→ TO DO
**1.** Answer these questions from the network switch text:
(a) What type of switch is always recommended for IP video installations?
(b) How many Unicast sessions per stream can Bosch IP devices supply?
(c) Which configurable switch feature is mentioned for low-latency environments?
**2.** Pick up the network switch text after its final sentence and write the next paragraph.

Which Switch?

When deploying a network video system, everything from frames per second to field of view is typically specified; everything except one of the most critical pieces of equipment - the switch.


In most installations, IP video devices transmit video via Unicast. Due to the number of Unicast streams that a device can transmit, as well as the sheer volume of traffic that video can generate, it is always recommended you install a managed layer 2 switch. Managed layer 2 switches will offer such features as Internet Group Management Protocol (IGMP), Quality of Service (QOS), and configurable switch features, such as "cut-through" switching for low-latency environments.


All Bosch IP devices can supply up to five Unicast sessions per stream. When designing your video system, if any video stream will be viewed by more than five clients simultaneously, consider configuring the system for Multicast. Multicast technology utilizes network equipment to replicate streams for multi-user environments. For example, an IP camera would supply one stream, and the network would replicate that stream and supply video to multiple users.

[Segmentation mask data]

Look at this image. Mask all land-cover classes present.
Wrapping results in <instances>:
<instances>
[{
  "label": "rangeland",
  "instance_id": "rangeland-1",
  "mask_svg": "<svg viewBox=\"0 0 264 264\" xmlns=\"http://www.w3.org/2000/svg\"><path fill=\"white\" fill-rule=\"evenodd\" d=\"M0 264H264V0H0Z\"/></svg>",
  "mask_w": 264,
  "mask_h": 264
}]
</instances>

→ ANSWERS
**1.**
(a) A managed layer 2 switch.
(b) Up to five.
(c) "Cut-through" switching.

**2.**
Since Multicast is a hybrid of Unicast and Broadcast technologies, all layer 2 switches must be at least IGMP-2 capable, and a managed layer 3 switch with a Multicast Query chip must be used. Multicast Queries allow the switch to ask network devices if they want to join, remain, or leave a Multicast Group (MG). Since Multicast is a hybrid of Broadcast, this prevents issues such as network flooding.

Online Video Tutorials 

Did you know we offer online video tutorials that cover IP and networking basics? These videos address topics that include network devices, Broadcast, Unicast and Multicast, TCP and UDP communications, ports and utilization and more. Visit our Technical Support YouTube channel and check out the Networking Basics Playlist to watch the videos.


Watch the Videos

Tip: Selecting Layer 3 Switches

What defines a true layer 3 device is a physical query chip, or Application-Specific Integrated Circuit (ASIC) chip. Some manufacturers perform queries via firmware instead of a physical chip. The firmware-based query tables tend to corrupt after short periods of time due to the volume of CCTV video systems, resulting in incorrect video connections and network flooding. Therefore, we recommend only using switches that have a physical ASIC chip.